On Tuesdays, I've been sharing family news from around the world. I try to find the more interesting and unusual stories, of course. In the future, I'll be breaking these down and offering them daily instead of in one big clump once a week.

Enjoy!


One of the points of this blog is to talk about how we can extend our family circle to include friends and community. In
Secret's out: Join family at Kwanzaa
,
we learn about a family doing just that for Kwanzaa.

One of the most devasting problems families can face is addiction. It destroys many family efficiently and without mercy. And most families don't recover.

In Maryland, courts can order parents who lose their children to go through the Family Recovery Program, an experimental program. The Washington Post followed one of the first families to go through the treatment program - a mother and father who lost their child shortly after her birth in 2005. The mother tested positive for cocaine.

In the last installment of the series, reporter Mary Otto catches up with the family just as the courts decide whether or not to return their one year old daughter to their custody. What happens is heartbreaking, but with a touch of hope for two members of this family.
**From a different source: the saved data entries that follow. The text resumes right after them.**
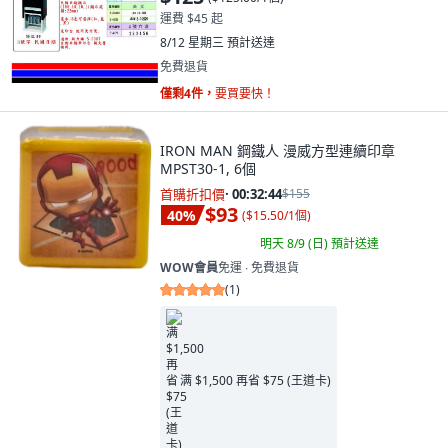
運費 $45 起
8/12 星期三
預計送達
免費退貨
僅剩4件，
要買要快！
IRON MAN 鋼鐵人 漫威方型連續印章
MPST30-1, 6個
首購折扣價
·
00:32:42
$155
$93
40
%
(
$15.50/1個
)
明天 8/9 (日)
預計送達
WOW會員
免運 ∙ 免費退貨
(
1
)
满 $1,500 再省 $75 (王道卡)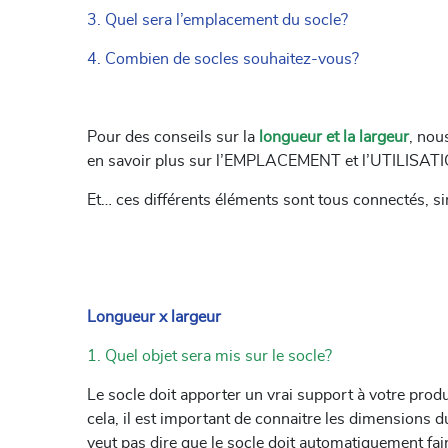
3. Quel sera l’emplacement du socle?
4. Combien de socles souhaitez-vous?
Pour des conseils sur la
longueur et la largeur
, nou
en savoir plus sur l’EMPLACEMENT et l’UTILISATI
Et… ces différents éléments sont tous connectés, sin
Longueur x largeur
1. Quel objet sera mis sur le socle?
Le socle doit apporter un vrai support à votre produ
cela, il est important de connaitre les dimensions d
veut pas dire que le socle doit automatiquement fai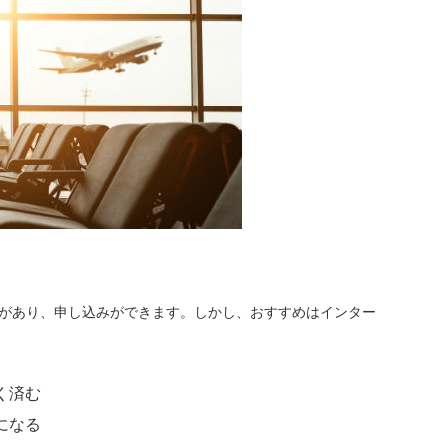
ーがあり、申し込みができます。しかし、おすすめはインター
く済む
になる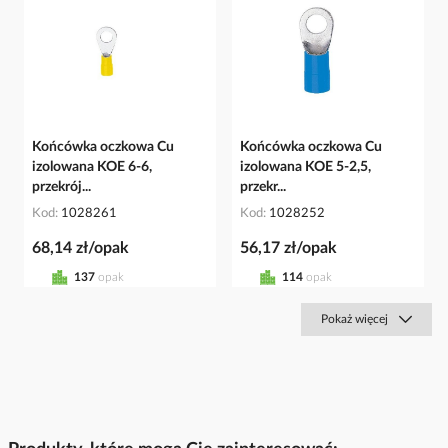
Końcówka oczkowa Cu
Końcówka oczkowa Cu
izolowana KOE 6-6,
izolowana KOE 5-2,5,
przekrój...
przekr...
Kod
1028261
Kod
1028252
68,14 zł/opak
56,17 zł/opak
137
opak
114
opak
Pokaż więcej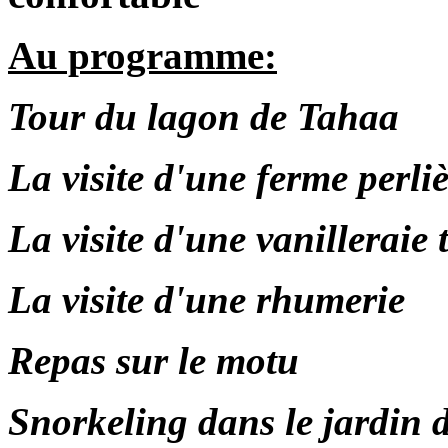
Au programme:
Tour du lagon de Tahaa
La visite d'une ferme perli
La visite d'une vanilleraie 
La visite d'une rhumerie
Repas sur le motu
Snorkeling dans le jardin 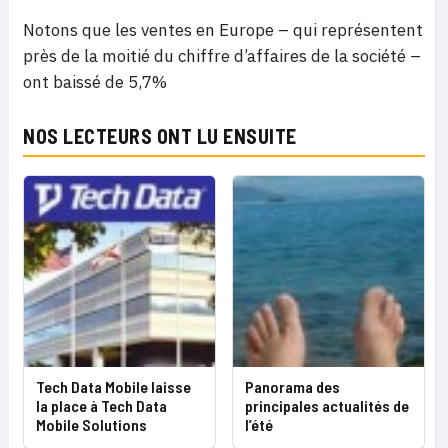
Notons que les ventes en Europe – qui représentent
près de la moitié du chiffre d’affaires de la société –
ont baissé de 5,7%
NOS LECTEURS ONT LU ENSUITE
Tech Data Mobile laisse
Panorama des
la place à Tech Data
principales actualités de
Mobile Solutions
l’été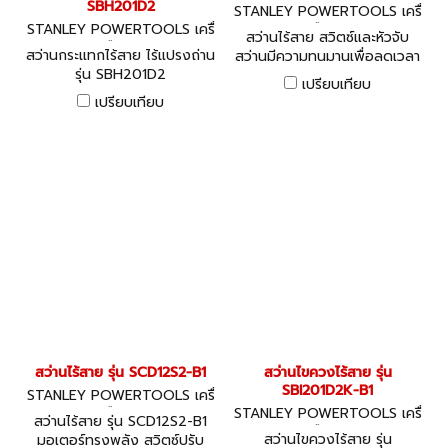
SBH201D2
STANLEY POWERTOOLS เครื่
STANLEY POWERTOOLS เครื่
องมือไฟฟ้า
สว่านไร้สาย สวิตซ์และหัวจับ
องมือไฟฟ้า
สว่านกระแทกไร้สาย ไร้แปรงถ่าน
สว่านมีความทนมานเพื่อลดเวลา
รุ่น SBH201D2
ที่ไม่สามารถใช้งานเครื่องได้
เปรียบเทียบ
เปรียบเทียบ
สว่านไร้สาย รุ่น SCD12S2-B1
สว่านไขควงไร้สาย รุ่น
SBI201D2K-B1
STANLEY POWERTOOLS เครื่
องมือไฟฟ้า
STANLEY POWERTOOLS เครื่
สว่านไร้สาย รุ่น SCD12S2-B1
องมือไฟฟ้า
สว่านไขควงไร้สาย รุ่น
มอเตอร์ทรงพลัง สวิตซ์ปรับ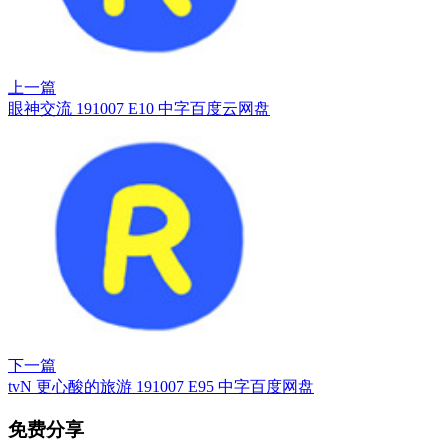
上一篇
眼神交流 191007 E10 中字百度云网盘
下一篇
tvN 更心酸的旅游 191007 E95 中字百度网盘
免费分享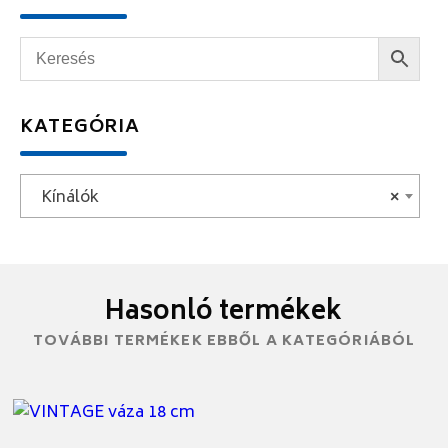
KATEGÓRIA
Kínálók
×
Hasonló termékek
TOVÁBBI TERMÉKEK EBBŐL A KATEGÓRIÁBÓL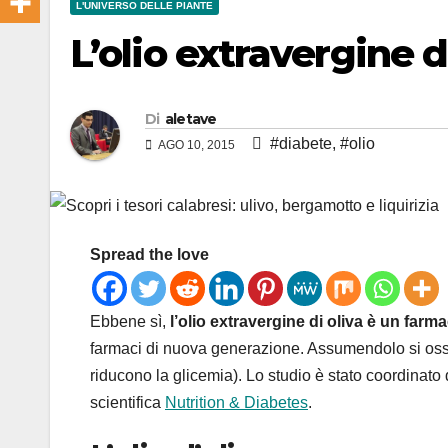
L'UNIVERSO DELLE PIANTE
L’olio extravergine d
Di
aletave
#diabete
,
#olio
AGO 10, 2015
Spread the love
Ebbene sì,
l’olio extravergine di oliva è un farm
farmaci di nuova generazione. Assumendolo si oss
riducono la glicemia). Lo studio è stato coordinato d
scientifica
Nutrition & Diabetes
.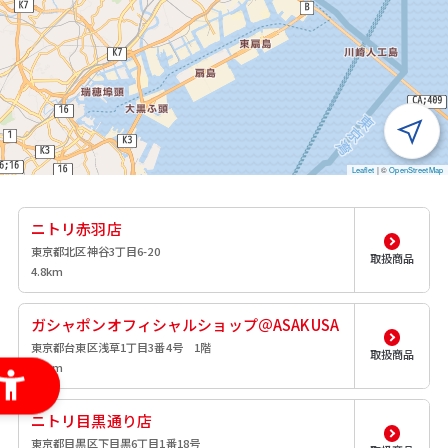
Leaflet
|
©
OpenStreetMap
ニトリ赤羽店
東京都北区神谷3丁目6-20
取扱商品
4.8km
ガシャポンオフィシャルショップ＠ASAKUSA
東京都台東区浅草1丁目3番4号 1階
取扱商品
7.1km
ニトリ目黒通り店
東京都目黒区下目黒6丁目1番18号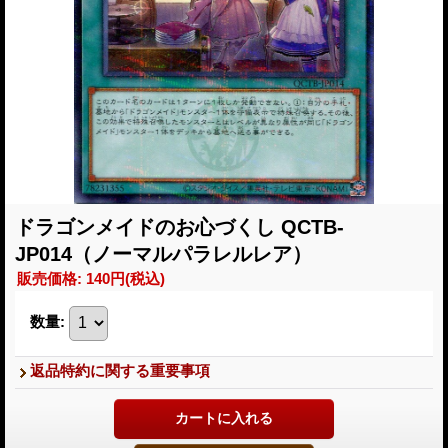
ドラゴンメイドのお心づくし QCTB-
JP014（ノーマルパラレルレア）
販売価格
:
140円
(税込)
数量
:
返品特約に関する重要事項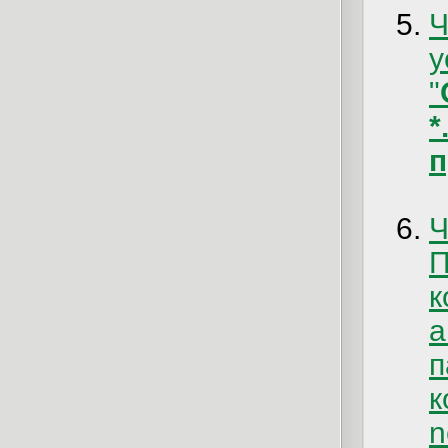
у
"
*
п
Ч
к
n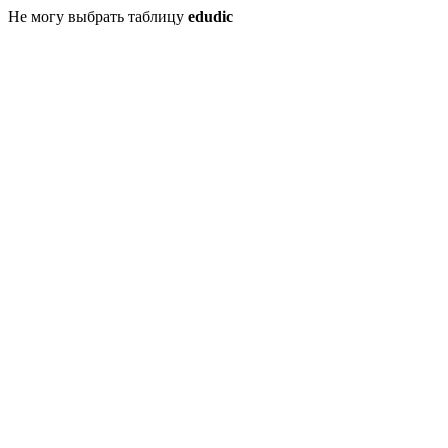
Не могу выбрать таблицу
edudic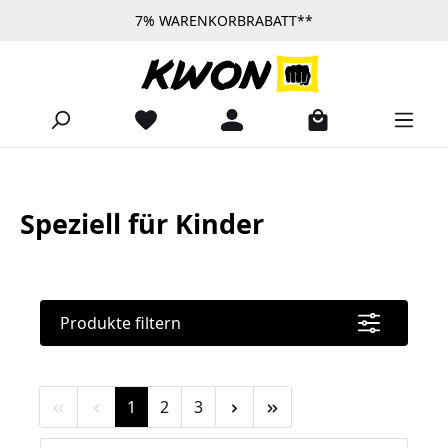
7% WARENKORBRABATT**
Zum Hauptinhalt springen
Speziell für Kinder
Produkte filtern
Seite
Seite
Seite
1
2
3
While it's sad the choices these individuals have made, what frustrated me most was the fact that the father is threatened with his job when he leaves to take care of his daughter. I've read about poor families being forced to make this choice over and over: If they must leave to take care of their children - and usually the situations were it's obvious they do need to choose the children - they lose their job. If they choose the job, then their children are endangered and they can loose their children. Most middle class families wouldn't face this choice because their employers value their skills and won't dare treat them so disrespectfully.

What I don't understand is why any employer would threaten to fire an employee for choosing to help their child. And you can't say, "Well, maybe the guy did it once too often," because he hasn't even had custody of his child for over a year! Clearly, this is an employer that didn't value this man as a person with a child who needed its father.

How do we expect to break the cycle of poverty if employers keep giving people these type of choices?


I'm not even quite sure how I found this, but since we're always hearing how gay unions and gay parents are ruining family life for all the straight people, I thought it was interesting to see how gay families are changing things for gays. Gone are the wild days of open sexuality, it seems. Everything's turning kid-friendly as more gays become parents.

And if you think you had a rough time with travel this holiday season, you might get a kick out of this story about a family - we're talking major extended family here - who has been coming home for Christmas to the same house for 101 years.

Finally, here's a profile of a family that probably has too much togetherness. Many people are glad to just to have survived their family during the holidays and are looking for a few months of reprive. But for the Droppo family, getting back to work means even more family time. They explain what it's like to run a family business in
Working with relatives can be tricky business.